Question

A \(0.15-M\) solution of a weak acid is \(3.0 \%\) dissociated. Calculate \(K_{\mathrm{a}}\)

Short answer

The equilibrium constant, \(K_a\), for the weak acid is approximately 1.39 × 10⁻⁴.

Step-by-step solution

Write the balanced equation for the dissociation of the weak acid

The general equation for the dissociation of a weak acid (HA) in water is: HA(aq) + H2O(l) ↔ H3O+(aq) + A-(aq)

Calculate the equilibrium concentrations of all species from the given data

First, we need to calculate the equilibrium concentrations of all species involved in the reaction. We are given the initial concentration of the weak acid (0.15 M) and its percentage of dissociation (3.0 %). Let x = the concentration of H3O+ and A- at equilibrium: x = 0.15 M × 3.0 % = 0.15 M × 0.03 = 0.0045 M So, the equilibrium concentrations are: [H3O+] = [A-] = 0.0045 M [HA] = 0.15 M - 0.0045 M = 0.1455 M

Write the expression for the equilibrium constant, \(K_a\), and substitute equilibrium concentrations

The expression for \(K_a\) is: \(K_a\) = \(\frac{[H3O^+][A^-]}{[HA]}\) Now substitute the equilibrium concentrations we've found in Step 2: \(K_a\) = \(\frac{(0.0045)(0.0045)}{(0.1455)}\)
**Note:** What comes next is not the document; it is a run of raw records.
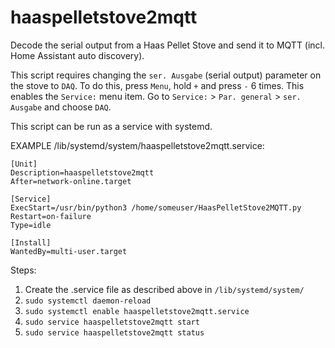 # haaspelletstove2mqtt
Decode the serial output from a Haas Pellet Stove and send it to MQTT (incl. Home Assistant auto discovery).


This script requires changing the `ser. Ausgabe` (serial output) parameter on the stove to `DAQ`.
To do this, press `Menu`, hold `+` and press `-` 6 times. This enables the `Service:` menu item.
Go to `Service:` > `Par. general` > `ser. Ausgabe` and choose `DAQ`.

This script can be run as a service with systemd.

EXAMPLE /lib/systemd/system/haaspelletstove2mqtt.service:

    [Unit]
    Description=haaspelletstove2mqtt
    After=network-online.target

    [Service]
    ExecStart=/usr/bin/python3 /home/someuser/HaasPelletStove2MQTT.py
    Restart=on-failure
    Type=idle

    [Install]
    WantedBy=multi-user.target


Steps:

  1. Create the .service file as described above in `/lib/systemd/system/`
  2. `sudo systemctl daemon-reload`
  3. `sudo systemctl enable haaspelletstove2mqtt.service`
  4. `sudo service haaspelletstove2mqtt start`
  5. `sudo service haaspelletstove2mqtt status`
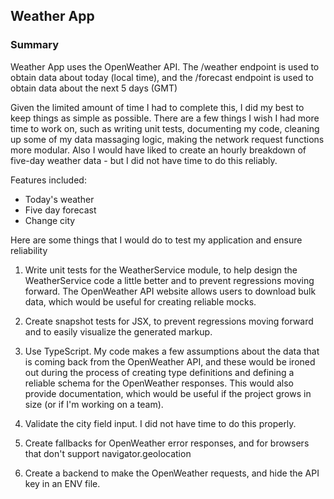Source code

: ## Weather App

### Summary

Weather App uses the OpenWeather API. The /weather endpoint is used to obtain data about today (local time), and the /forecast endpoint is used to obtain data about the next 5 days (GMT)

Given the limited amount of time I had to complete this, I did my best to keep things as simple as possible. There are a few things I wish I had more time to work on, such as writing unit tests, documenting my code, cleaning up some of my data massaging logic, making the network request functions more modular. Also I would have liked to create an hourly breakdown of five-day weather data - but I did not have time to do this reliably.

Features included:
  - Today's weather
  - Five day forecast
  - Change city

Here are some things that I would do to test my application and ensure reliability

1. Write unit tests for the WeatherService module, to help design the WeatherService code a little better and to prevent regressions moving forward. The OpenWeather API website allows users to download bulk data, which would be useful for creating reliable mocks.

1. Create snapshot tests for JSX, to prevent regressions moving forward and to easily visualize the generated markup.

1. Use TypeScript. My code makes a few assumptions about the data that is coming back from the OpenWeather API, and these would be ironed out during the process of creating type definitions and defining a reliable schema for the OpenWeather responses. This would also provide documentation, which would be useful if the project grows in size (or if I'm working on a team).
1. Validate the city field input. I did not have time to do this properly.
1. Create fallbacks for OpenWeather error responses, and for browsers that don't support navigator.geolocation
1. Create a backend to make the OpenWeather requests, and hide the API key in an ENV file.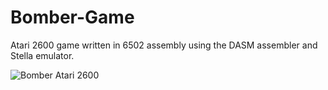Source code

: # Bomber-Game
Atari 2600 game written in 6502 assembly using the DASM assembler and Stella emulator.

![Bomber Atari 2600](https://github.com/user-attachments/assets/99946213-1053-4c96-870d-3490bd38bc87)
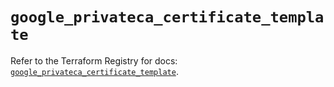 # `google_privateca_certificate_template`

Refer to the Terraform Registry for docs: [`google_privateca_certificate_template`](https://registry.terraform.io/providers/hashicorp/google-beta/6.10.0/docs/resources/google_privateca_certificate_template).
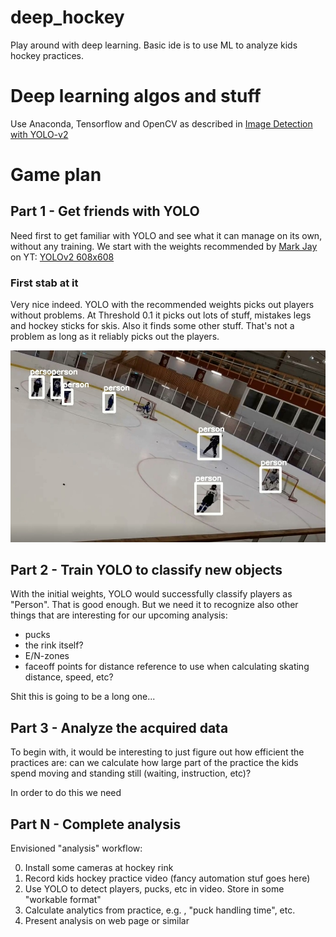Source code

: # deep_hockey
Play around with deep learning. Basic ide is to use ML to analyze kids hockey practices.

# Deep learning algos and stuff
Use Anaconda, Tensorflow and OpenCV as described in [Image Detection with YOLO-v2](https://www.youtube.com/watch?v=PyjBd7IDYZs&list=PLX-LrBk6h3wSGvuTnxB2Kj358XfctL4BM&index=1)

# Game plan
## Part 1 - Get friends with YOLO
Need first to get familiar with YOLO and see what it can manage on its own, without any training.
We start with the weights recommended by [Mark Jay](https://www.youtube.com/channel/UC2W0aQEPNpU6XrkFCYifRFQ) on YT: [YOLOv2 608x608](https://pjreddie.com/darknet/yolo/)

### First stab at it
Very nice indeed. YOLO with the recommended weights picks out players without problems. At Threshold 0.1 it picks out lots of stuff, mistakes legs and hockey sticks for skis.
Also it finds some other stuff. That's not a problem as long as it reliably picks out the players.

![alt text][stab-1]

[stab-1]: https://github.com/nwesar/deep_hockey/raw/master/part-1/data/classify-thres-0.3.jpg "1st classification test, Threshold 0.3"

## Part 2 - Train YOLO to classify new objects
With the initial weights, YOLO would successfully classify players as "Person". That is good enough. 
But we need it to recognize also other things that are interesting for our upcoming analysis:
* pucks
* the rink itself?
* E/N-zones
* faceoff points for distance reference to use when calculating skating distance, speed, etc?

Shit this is going to be a long one...

## Part 3 - Analyze the acquired data
To begin with, it would be interesting to just figure out how efficient the practices are: can we calculate 
how large part of the practice the kids spend moving and standing still (waiting, instruction, etc)?

In order to do this we need 

## Part N - Complete analysis
Envisioned "analysis" workflow:

0) Install some cameras at hockey rink
1) Record kids hockey practice video (fancy automation stuf goes here)
2) Use YOLO to detect players, pucks, etc in video. Store in some "workable format"
3) Calculate analytics from practice, e.g. , "puck handling time", etc.
4) Present analysis on web page or similar
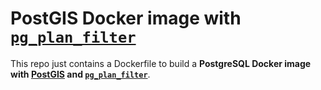 # PostGIS Docker image with [`pg_plan_filter`](https://github.com/pgexperts/pg_plan_filter)

This repo just contains a Dockerfile to build a **PostgreSQL Docker image with [PostGIS](https://www.postgis.net) and [`pg_plan_filter`](https://github.com/pgexperts/pg_plan_filter)**.
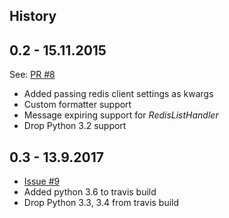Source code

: History
-------

0.2 - 15.11.2015
----------------
See: [PR #8](https://github.com/lobziik/rlog/pull/8)

* Added passing redis client settings as kwargs
* Custom formatter support
* Message expiring support for _RedisListHandler_
* Drop Python 3.2 support


0.3 - 13.9.2017
----------------

* [Issue #9](https://github.com/lobziik/rlog/issues/9)
* Added python 3.6 to travis build
* Drop Python 3.3, 3.4 from travis build
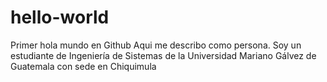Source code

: # hello-world
Primer hola mundo en Github
Aqui me describo como persona. Soy un estudiante de Ingeniería de Sistemas
de la Universidad Mariano Gálvez de Guatemala con sede en Chiquimula

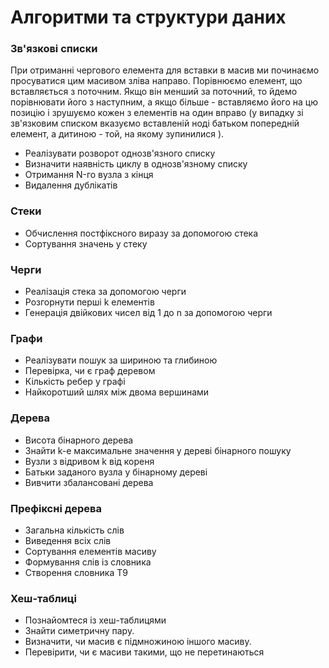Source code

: # Алгоритми та структури даних

### Зв'язкові списки

При отриманні чергового елемента для вставки в масив ми починаємо просуватися цим масивом зліва направо. Порівнюємо елемент, що вставляється з поточним. Якщо він менший за поточний, то йдемо порівнювати його з наступним, а якщо більше - вставляємо його на цю позицію і зрушуємо кожен з елементів на один вправо (у випадку зі зв'язковим списком вказуємо вставленій ноді батьком попередній елемент, а дитиною - той, на якому зупинилися ).


-   Реалізувати розворот однозв'язного списку
-   Визначити наявність циклу в однозв'язному списку
-   Отримання N-го вузла з кінця
-   Видалення дублікатів

### Стеки

-   Обчислення постфіксного виразу за допомогою стека
-   Сортування значень у стеку

### Черги

-   Реалізація стека за допомогою черги
-   Розгорнути перші k елементів
-   Генерація двійкових чисел від 1 до n за допомогою черги

### Графи

-   Реалізувати пошук за шириною та глибиною
-   Перевірка, чи є граф деревом
-   Кількість ребер у графі
-   Найкоротший шлях між двома вершинами

### Дерева

-   Висота бінарного дерева
-   Знайти k-е максимальне значення у дереві бінарного пошуку
-   Вузли з відривом k від кореня
-   Батьки заданого вузла у бінарному дереві
-   Вивчити збалансовані дерева

### Префіксні дерева

-   Загальна кількість слів
-   Виведення всіх слів
-   Сортування елементів масиву
-   Формування слів із словника
-   Створення словника T9

### Хеш-таблиці

-   Познайомтеся із хеш-таблицями
-   Знайти симетричну пару.
-   Визначити, чи масив є підмножиною іншого масиву.
-   Перевірити, чи є масиви такими, що не перетинаються
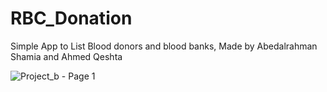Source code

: # RBC_Donation
Simple App to List Blood donors and blood banks, Made by Abedalrahman Shamia and Ahmed Qeshta


![Project_b - Page 1](https://user-images.githubusercontent.com/38624002/157231906-18f2f239-31a6-4269-936b-54b66edc124c.png)

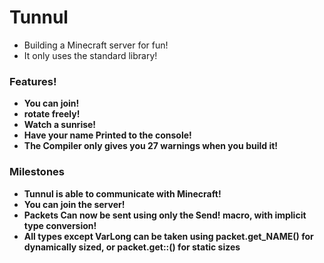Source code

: # Tunnul
 - Building a Minecraft server for fun!
 - It only uses the standard library!

### Features!
 - **You can join!**
 - **rotate freely!**
 - **Watch a sunrise!**
 - **Have your name Printed to the console!**
 - **The Compiler only gives you 27 warnings when you build it!**

### Milestones
 - **Tunnul is able to communicate with Minecraft!**
 - **You can join the server!**
 - **Packets Can now be sent using only the Send! macro, with implicit type conversion!**
 - **All types except VarLong can be taken using packet.get_NAME() for dynamically sized, or packet.get::<T>() for static sizes**
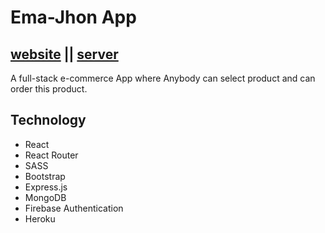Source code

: # Ema-Jhon App

## [website](https://volunteer-network-app.web.app/) || [server](https://github.com/smshorif52/server-emaJohn)

A full-stack e-commerce App where Anybody can select product and can order this product.

## Technology
- React
- React Router
- SASS
- Bootstrap
- Express.js
- MongoDB
- Firebase Authentication
- Heroku

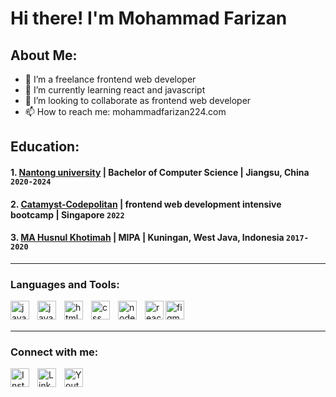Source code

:# Hi there! I'm Mohammad Farizan
## About Me:
- 🔭 I’m a freelance frontend web developer
- 🌱 I’m currently learning react and javascript
- 👯 I’m looking to collaborate as frontend web developer
- 📫 How to reach me: mohammadfarizan224.com
## Education:
#### 1. [Nantong university](https://en.ntu.edu.cn/) | Bachelor of Computer Science | Jiangsu, China `2020-2024`
#### 2. [Catamyst-Codepolitan](https://program.codepolitan.com/catamyst/) | frontend web development intensive bootcamp | Singapore `2022`
#### 3. [MA Husnul Khotimah](https://mahusnulkhotimah.sch.id/) | MIPA | Kuningan, West Java, Indonesia `2017-2020`

---

### Languages and Tools:

[<img align="left" alt="java" width="30px" src="https://cdn4.iconfinder.com/data/icons/logos-and-brands/512/181_Java_logo_logos-256.png" style="padding-right:10px;" />][webdev]
[<img align="left" alt="javascript" width="30px" src="https://cdn2.iconfinder.com/data/icons/designer-skills/128/code-programming-javascript-software-develop-command-language-256.png" style="padding-right:10px;" />][webdev]
[<img align="left" alt="html" width="30px" src="https://cdn1.iconfinder.com/data/icons/logotypes/32/badge-html-5-256.png" style="padding-right:10px;" />][webdev]
[<img align="left" alt="css" width="30px" src="https://cdn1.iconfinder.com/data/icons/logotypes/32/badge-css-3-256.png" style="padding-right:10px;" />][webdev]
[<img align="left" alt="nodejs" width="30px" src="https://cdn4.iconfinder.com/data/icons/logos-3/456/nodejs-new-pantone-black-256.png" style="padding-right:10px;" />][webdev]
[<img align="left" alt="react" width="30px" src="https://cdn1.iconfinder.com/data/icons/unicons-line-vol-5/24/react-256.png" style="padding-right:0px;" />][webdev]
[<img align="left" alt="figma" width="30px" src="https://cdn4.iconfinder.com/data/icons/logos-brands-in-colors/3000/figma-logo-256.png" style="padding-right:10px;" />][webdev]

<br />
<br />

---
### Connect with me:

[<img align="left" alt="Instagram" width="30px" src="https://cdn2.iconfinder.com/data/icons/social-media-applications/64/social_media_applications_3-instagram-256.png" style="padding-right:10px;" />](https://instagram.com/_farizan_?igshid=YmMyMTA2M2Y=)
&nbsp;&nbsp;
[<img align="left" alt="LinkedIn" width="30px" src="https://cdn1.iconfinder.com/data/icons/logotypes/32/square-linkedin-256.png" style="padding-right:10px;" />](https://www.linkedin.com/in/mohammad-farizan-008350214)
&nbsp;&nbsp;
[<img align="left" alt="Youtube" width="30px" src="https://cdn1.iconfinder.com/data/icons/logotypes/32/youtube-256.png" style="padding-right:10px;" />](https://youtube.com/channel/UCHovSgQPrW9m4AsTt6PVlJw)



[webdev]: https://github.com/mohammadfarizan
Calculate the value of \(K_a\)

To find the value of \(K_a\), simply multiply the numerator, divide by the denominator, and solve: \(K_a\) = \(\frac{(0.0045)(0.0045)}{(0.1455)}\) = \(\frac{0.00002025}{0.1455}\) = 1.39 × 10⁻⁴ The equilibrium constant, \(K_a\), for the weak acid is approximately 1.39 × 10⁻⁴.